Lives Lived and Lives Lost - Portsmouth and the Great War

The 1911 census recorded George Storry and the rest of the Aitken family living at 165 Fratton Road. This was the first census since they had crossed the water from Gosport where they had lived for the previous quarter century. There is very little other documentary evidence to connect the family to Portsmouth.
George's father Andrew Storry Aitken had been born at Wishaw in Lanarkshire, Scotland in 1862. He joined the Royal Marine Light Infantry after leaving school and at some point in the 1880s he must have been at Forton Barracks in Gosport. He was certainly in the town by 1886 as that was when he married Ellen Edwards and settled down. Their first son Andrew John was born in 1889 and he was followed by James (1890), Ellen (1891), George Storry (1892), William Storry (1895) and Sarah (1901).

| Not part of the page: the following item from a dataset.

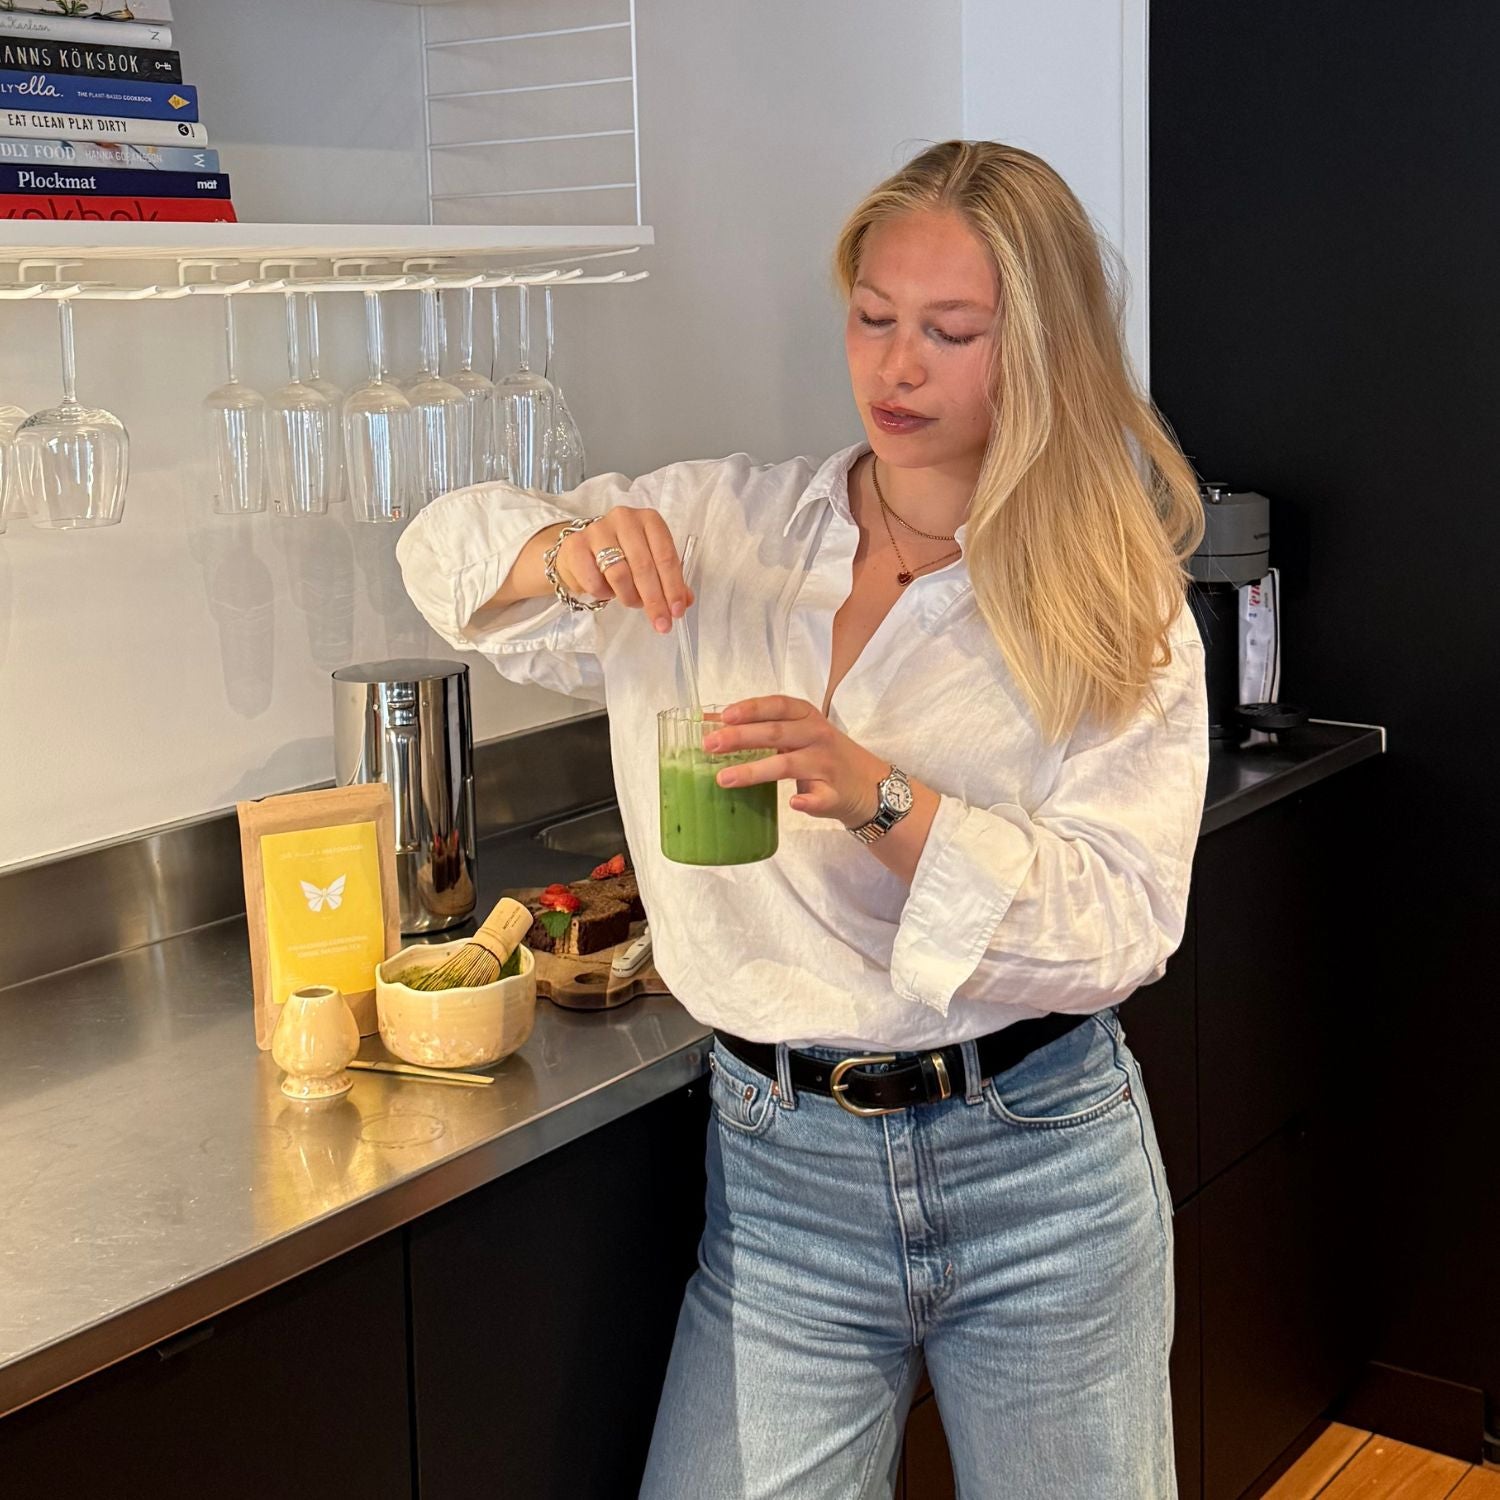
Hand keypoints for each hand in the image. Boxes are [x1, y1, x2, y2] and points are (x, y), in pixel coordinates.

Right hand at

It's not known exactly when Andrew Storry left the RMLI but he was still serving with them in 1901. Whenever he did leave he made a rather curious career change and became a dispenser at a doctor's (surgery). It was presumably the offer of a job in Portsmouth that brought the family across the water.
In the 1911 census George Storry was described as an assistant butcher but he would have given this up after the outbreak of the Great War when he enlisted in the Royal Garrison Artillery. Little else is known of his life and though the CWGC record states he was married to Ellen Aitken no documentary evidence for this has been found. He died aged 24 years on 5th October 1916, nearly two years after his brother William Storry Aitken had lost his life on board HMS Bulwark.

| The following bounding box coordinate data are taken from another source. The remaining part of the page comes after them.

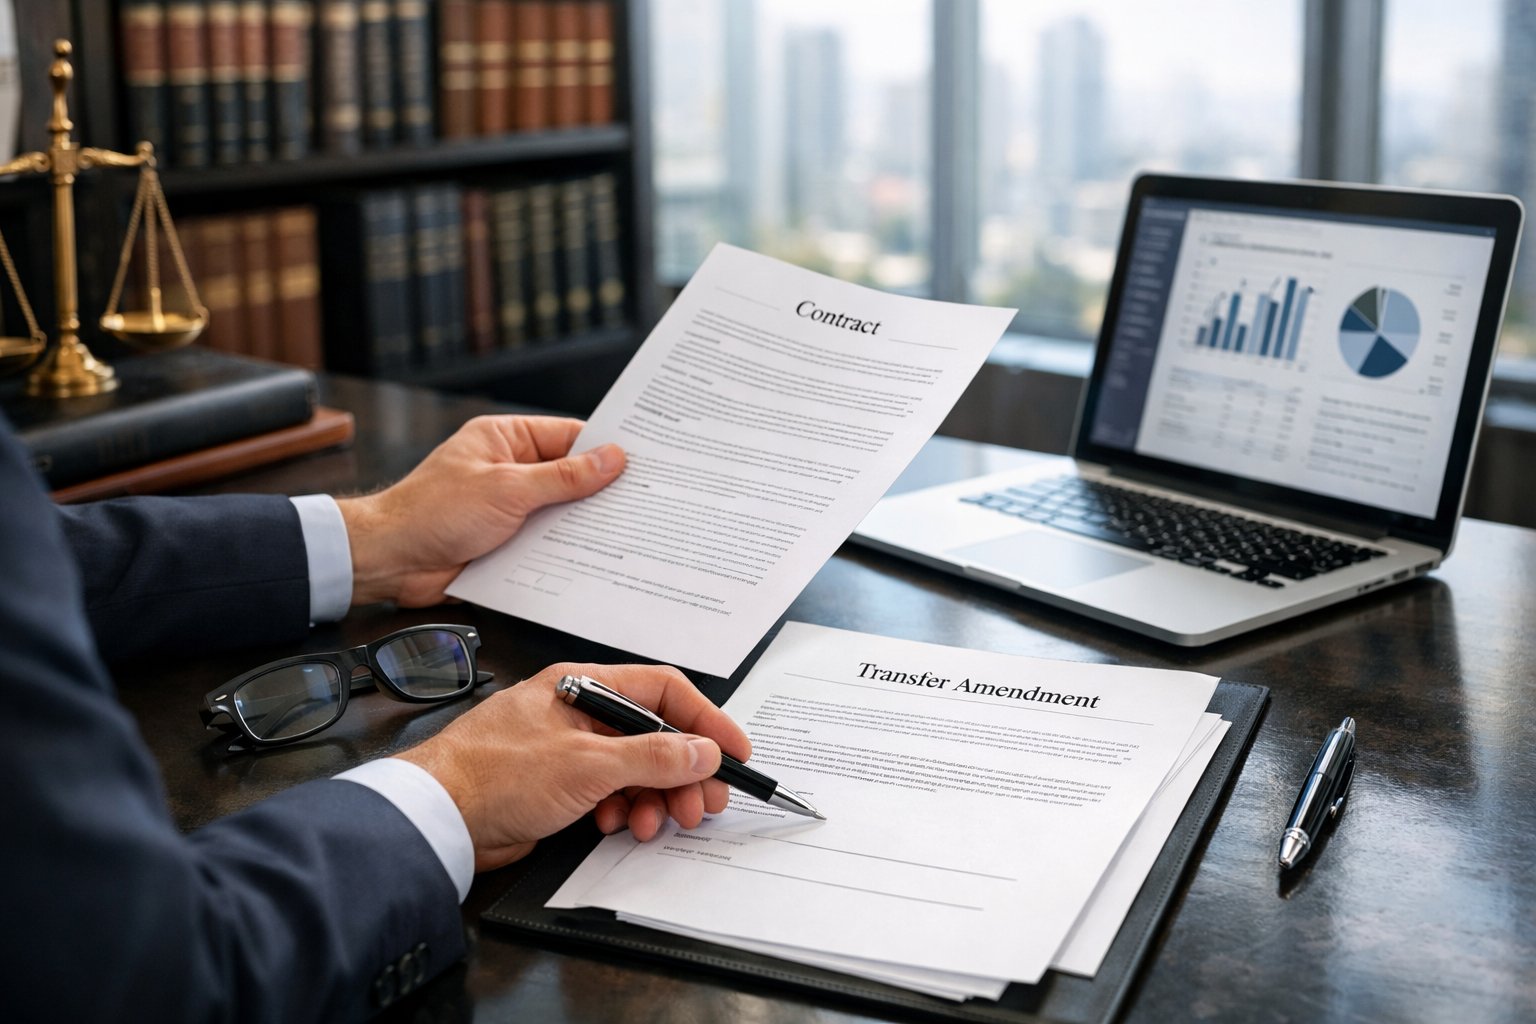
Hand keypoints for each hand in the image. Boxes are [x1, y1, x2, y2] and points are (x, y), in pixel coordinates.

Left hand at [337, 415, 624, 607]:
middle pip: (569, 477)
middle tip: (644, 499)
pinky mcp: (507, 542)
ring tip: (629, 531)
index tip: (642, 459)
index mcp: (506, 439)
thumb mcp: (507, 488)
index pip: (568, 437)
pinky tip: (595, 559)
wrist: (390, 561)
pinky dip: (566, 552)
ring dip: (585, 526)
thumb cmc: (431, 512)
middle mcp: (510, 470)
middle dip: (601, 491)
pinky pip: (546, 544)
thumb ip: (563, 477)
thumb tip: (611, 459)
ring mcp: (508, 508)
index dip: (605, 448)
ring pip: (561, 514)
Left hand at [396, 663, 751, 871]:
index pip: (664, 691)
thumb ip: (652, 757)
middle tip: (702, 804)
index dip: (705, 720)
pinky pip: (611, 794)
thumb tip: (702, 751)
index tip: (734, 752)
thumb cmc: (492, 772)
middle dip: (684, 772)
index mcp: (585, 686)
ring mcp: (570, 751)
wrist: (438, 816)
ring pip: (636, 770)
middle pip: (655, 736)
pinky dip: (624, 811)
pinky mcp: (560, 787)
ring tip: (657, 822)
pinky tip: (617, 825)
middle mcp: (581, 714)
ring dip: (655, 798)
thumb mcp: (586, 764)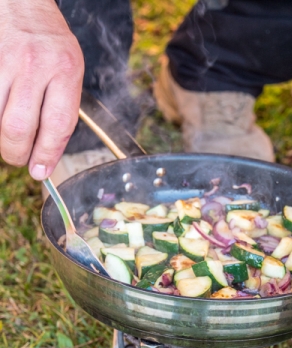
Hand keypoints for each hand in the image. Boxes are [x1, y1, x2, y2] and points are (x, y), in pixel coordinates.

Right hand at [0, 0, 84, 179]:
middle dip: (17, 153)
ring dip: (2, 138)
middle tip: (19, 158)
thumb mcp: (69, 70)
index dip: (47, 155)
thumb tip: (47, 154)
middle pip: (20, 128)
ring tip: (9, 137)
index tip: (40, 172)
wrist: (21, 3)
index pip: (58, 125)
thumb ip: (62, 109)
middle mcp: (35, 65)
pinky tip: (2, 115)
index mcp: (66, 70)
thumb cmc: (49, 42)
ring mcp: (4, 61)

The Commonwealth War Graves Commission (CWGC) list GS Aitken, Gunner (1243), Royal Garrison Artillery, died 05/10/1916. Buried at Longueval Road Cemetery (Grave Ref: B.11.). Son of Andrew S. Aitken, of 154, Francis Avenue, Southsea, Portsmouth; husband of Ellen Aitken, of Portsmouth.
George Aitken is commemorated on the Cenotaph, in Guildhall Square, Portsmouth. He is not listed in "The National Roll of the Great War", Section X.